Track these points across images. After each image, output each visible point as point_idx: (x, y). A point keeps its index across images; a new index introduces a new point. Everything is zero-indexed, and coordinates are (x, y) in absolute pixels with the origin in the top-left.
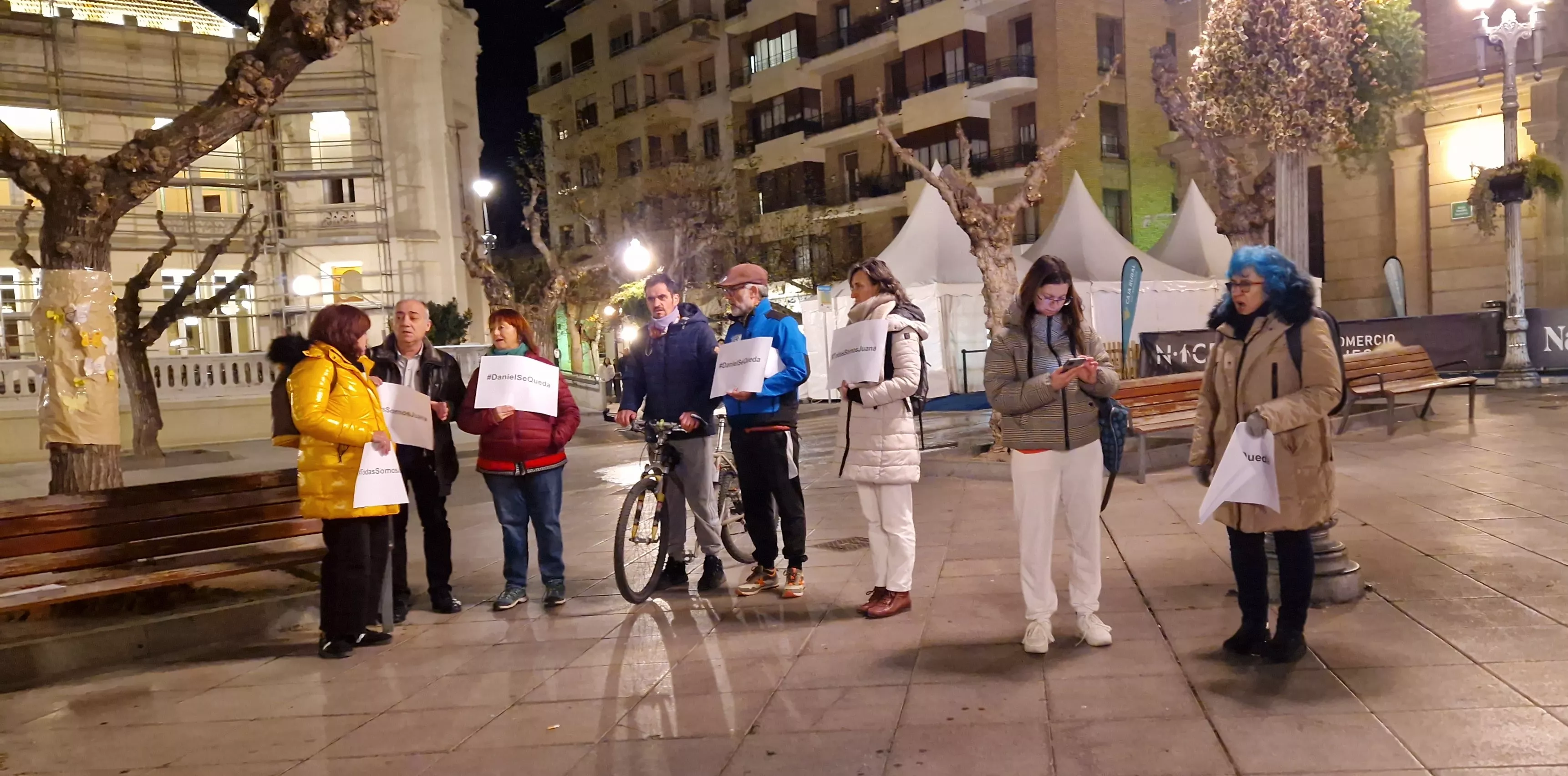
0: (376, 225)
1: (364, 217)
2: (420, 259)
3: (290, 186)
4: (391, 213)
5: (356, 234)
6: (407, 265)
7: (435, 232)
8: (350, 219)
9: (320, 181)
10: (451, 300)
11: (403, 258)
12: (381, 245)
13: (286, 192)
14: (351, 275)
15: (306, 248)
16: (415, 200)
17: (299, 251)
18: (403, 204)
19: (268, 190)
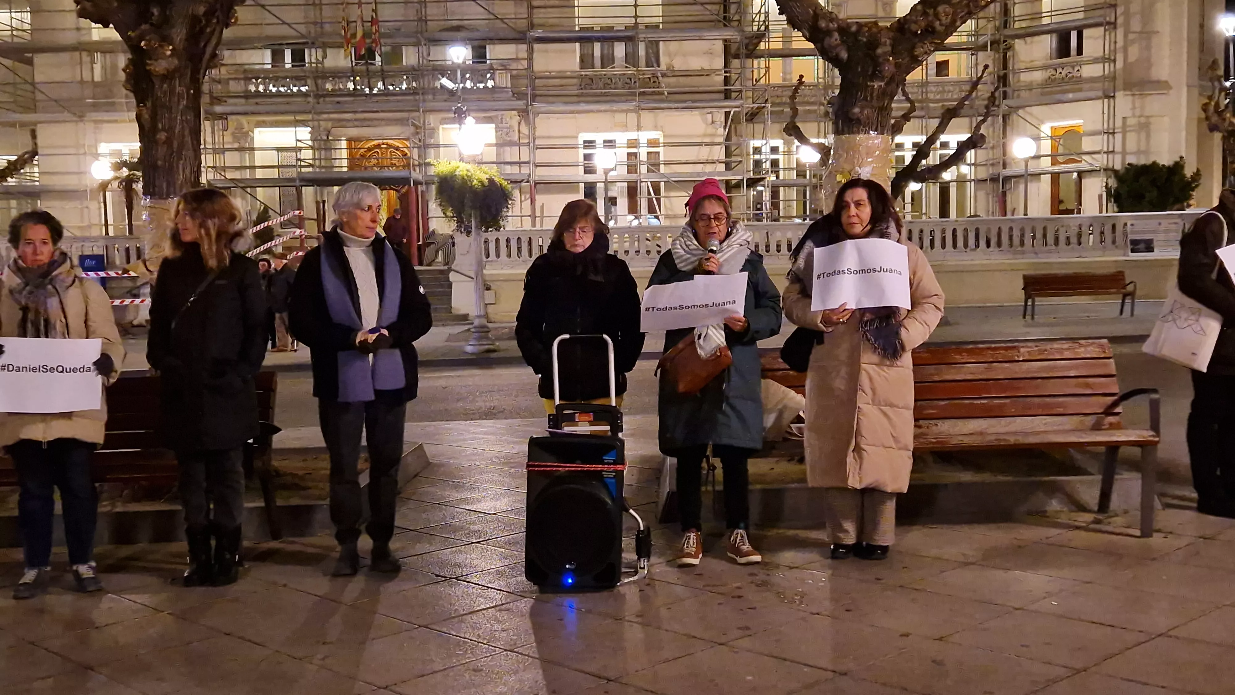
0: (1104, 78)
1: (1090, 71)
2: (1147, 114)
3: (1018, 44)
4: (1120, 64)
5: (1080, 90)
6: (1131, 121)
7: (1166, 82)
8: (1076, 74)
9: (1048, 36)
10: (1178, 159)
11: (1129, 114)
12: (1106, 100)
13: (1014, 49)
14: (1072, 135)
15: (1028, 109)
16: (1148, 48)
17: (1021, 112)
18: (1134, 52)
19: (997, 51)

— ASSIGNED TASK —
Please return the material above word for word, everything from its beginning down to the line containing "13: (286, 192)", with both of those lines included. Leave the pictures out of your answer.

— RESPONSE TO THE EXERCISE —
Track these points across images. After each image, output each visible point as point_idx: (x, y). A point keeps its index across images; a new index introduces a new point. Everything is zero-indexed, and coordinates are (x, y) in absolute pixels with the origin in the top-left.
0: (376, 225)
1: (364, 217)
2: (420, 259)
3: (290, 186)
4: (391, 213)
5: (356, 234)
6: (407, 265)
7: (435, 232)
8: (350, 219)
9: (320, 181)
10: (451, 300)
11: (403, 258)
12: (381, 245)
13: (286, 192)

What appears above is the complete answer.